US-listed ETFs saw $283 billion in net inflows in 2016, taking aggregate assets under management to $2.5 trillion, according to Citigroup. The bank expects record inflows in 2017.
This trend was accelerated by a "yield crisis," Bregman said on a podcast with investor and financial writer Jesse Felder.
The financial crisis brought the decades-long downtrend in interest rates close to zero, the lowest level in recorded history. At the same time, investors started to look for other sources of yield beyond bonds.
Here's Bregman:
"With the financial crisis, in a vertically integrated fashion, every market participant - the individual investor, the retail broker who served that individual investor, pension fund consultants, pension fund trustees - they all were traumatized to a degree, and they all wanted away from risk. They wanted away from security-specific risk, from sector risk, from manager risk: they wanted away from it all.
And here, you are being presented with an ETF: an improved version of a mutual fund. It could trade at the moment, you knew what the net asset value was every minute of the day. And in its simplest utility, I would say an ETF could serve this function ... you might pick your favorite REIT, but what if that's the one that goes to zero? At least you can pick your favorite REIT ETF and maybe it won't do well, but you know it's not going to zero.

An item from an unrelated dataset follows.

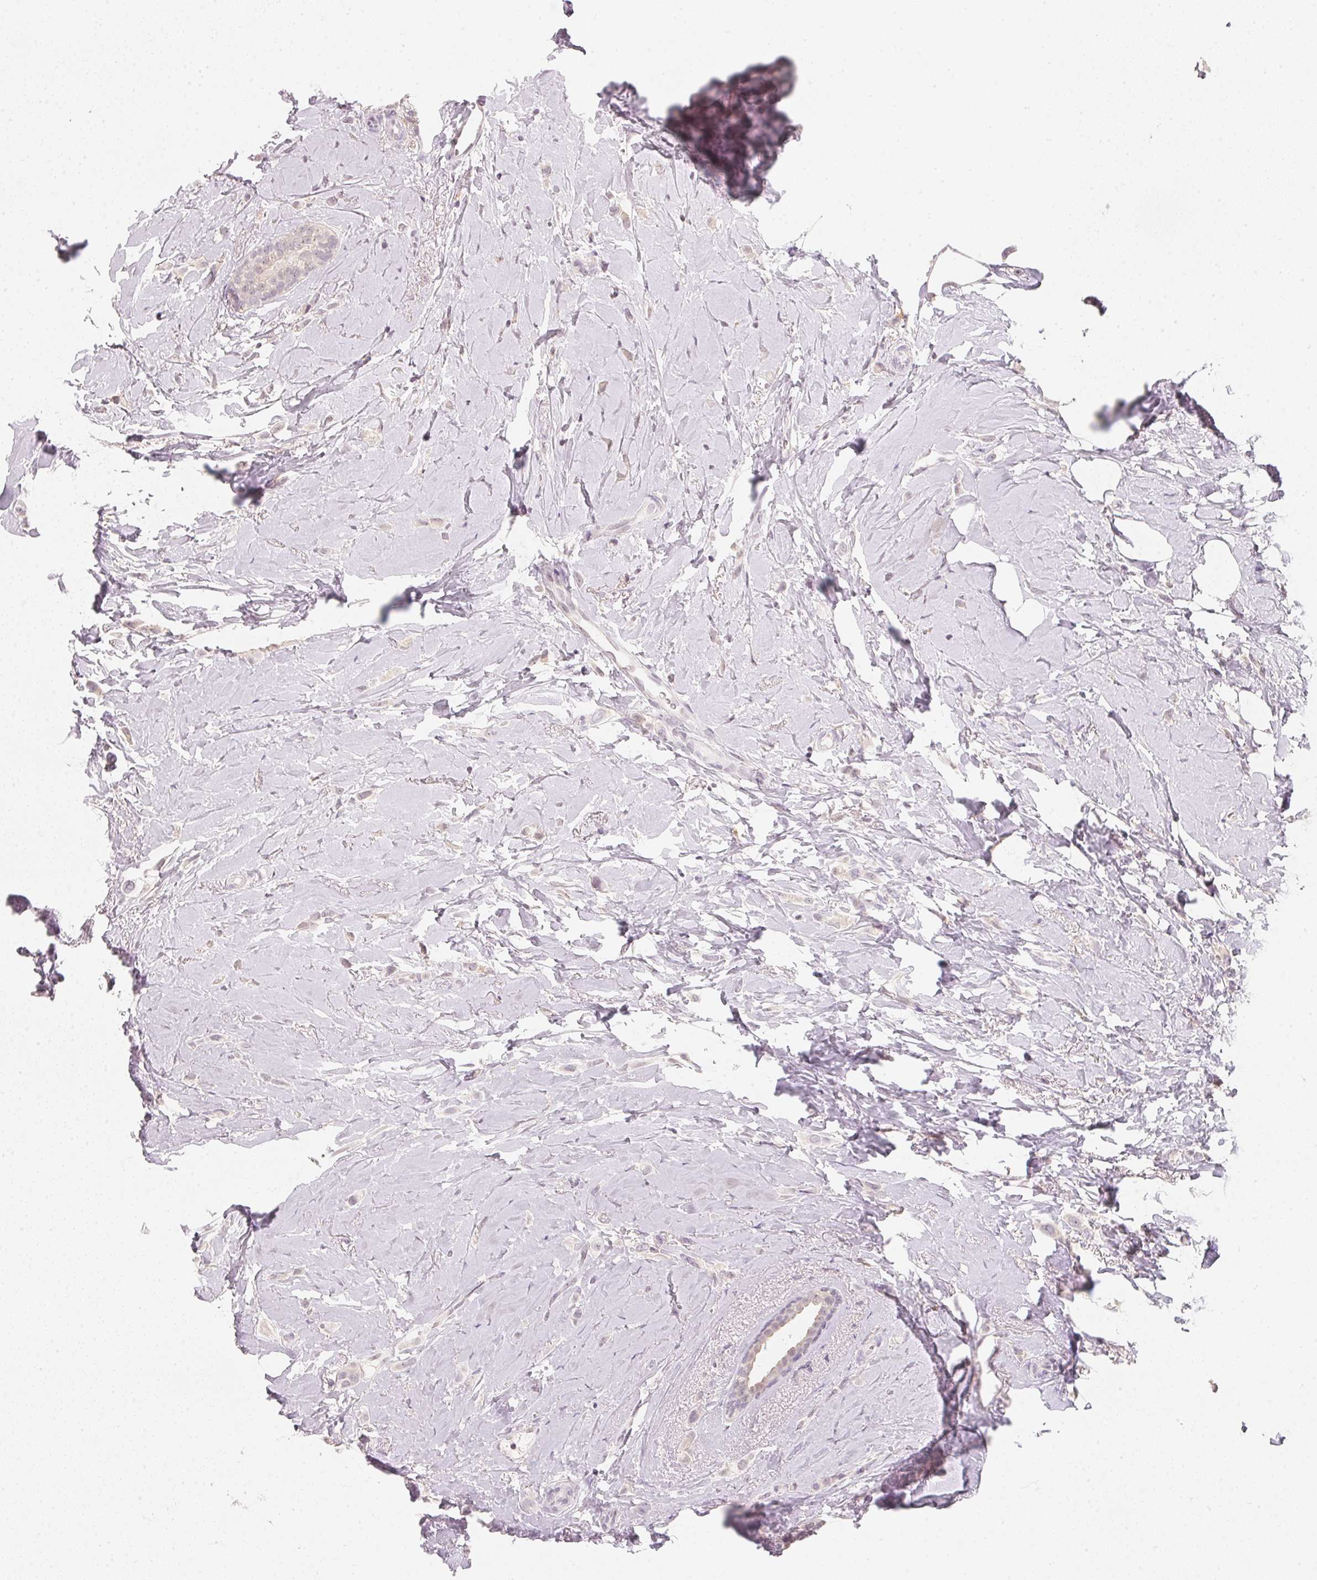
{"staining": {"intensity": "negative", "quantity": "none", "location": "none"}, "tissue": "breast cancer", "cell_type": "Tumor cells", "image_type": "cancer", "snomed": [{"axis": "morphology", "description": "Lobular carcinoma"}, {"axis": "topography", "description": "Breast"}], "caption": "An image of lobular carcinoma (breast) stained for a protein exhibits no brown staining in tumor cells. (DAB immunohistochemistry (IHC) with hematoxylin counter stain).", "gene": "CFAP276", "patient": {"sex": "female", "age": 66}}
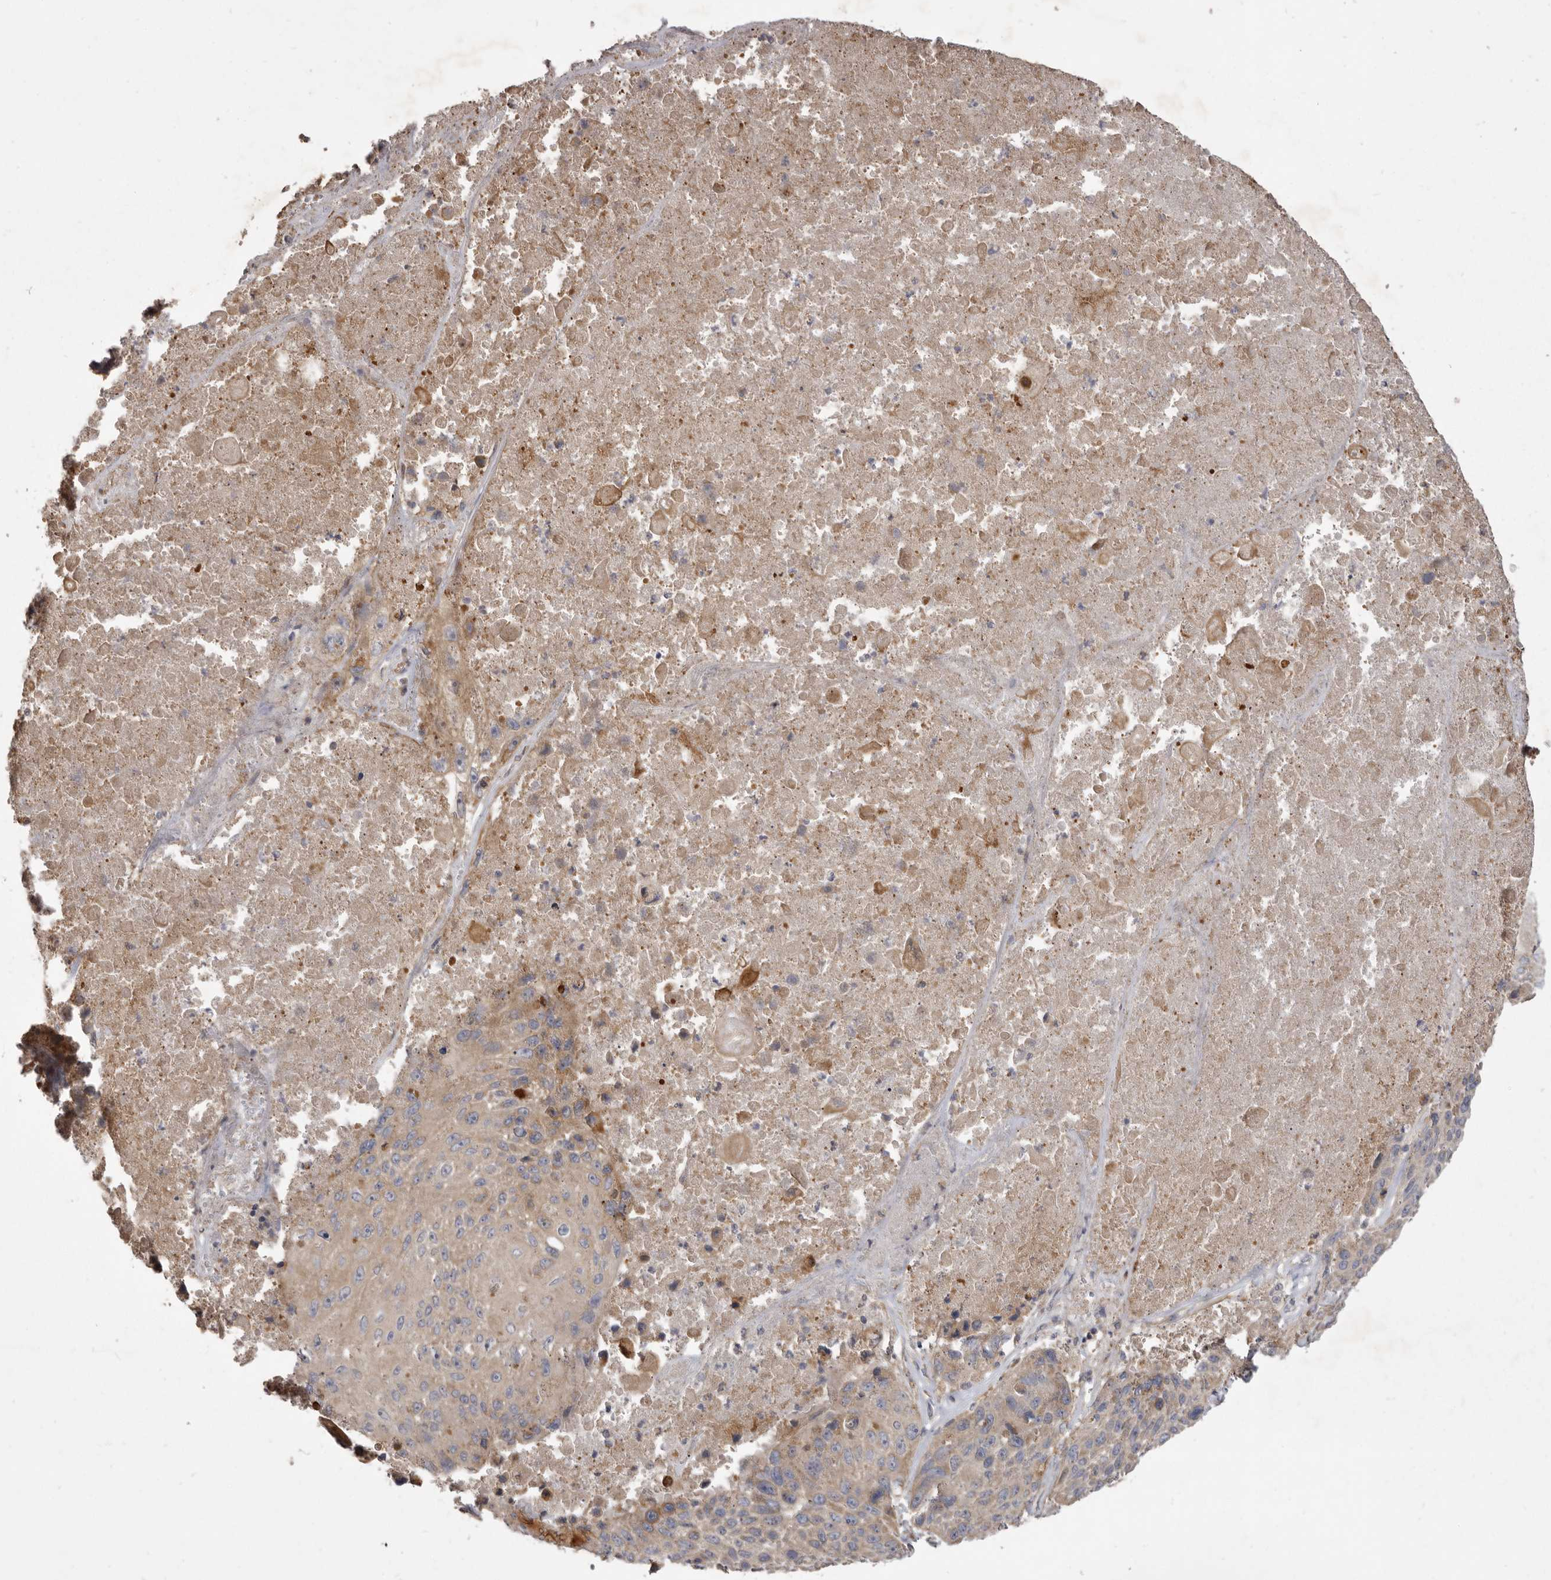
{"staining": {"intensity": "moderate", "quantity": "25%-75%", "location": "cytoplasmic/membranous"}, "tissue": "lung cancer", "cell_type": "Tumor cells", "image_type": "cancer", "snomed": [{"axis": "morphology", "description": "Squamous cell carcinoma, NOS"}, {"axis": "topography", "description": "Lung"}], "caption": "Brown immunohistochemical staining in lung cancer (squamous cell carcinoma) reveals moderate cytoplasmic/membranous positivity in approximately 25%-75% of tumor cells.", "gene": "VPS45", "patient": {"sex": "male", "age": 61}}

So therefore, money, every single year, from the end of 2007 and even in 2007 and in 2008, even as money was pouring out of equities overall in the United States of America, tens of billions of dollars flowed into equity ETFs. So what's been going on for almost a decade now is a constant flow of money out of actively managed securities which have acted in essence as the bank to fund inflows, into equity ETFs. So it's basically been roughly a trillion and a fraction out of actively managed funds, and a trillion and a fraction into indexed equity vehicles, a $2 trillion swing ... that is what forms the foundation of the bubble activity we have today."
One definition of a bubble, Bregman said, is when money or assets are flowing in a certain direction without a valuation. He was skeptical that ETF sponsors performed the same analysis on company valuation that active managers do for individual stocks.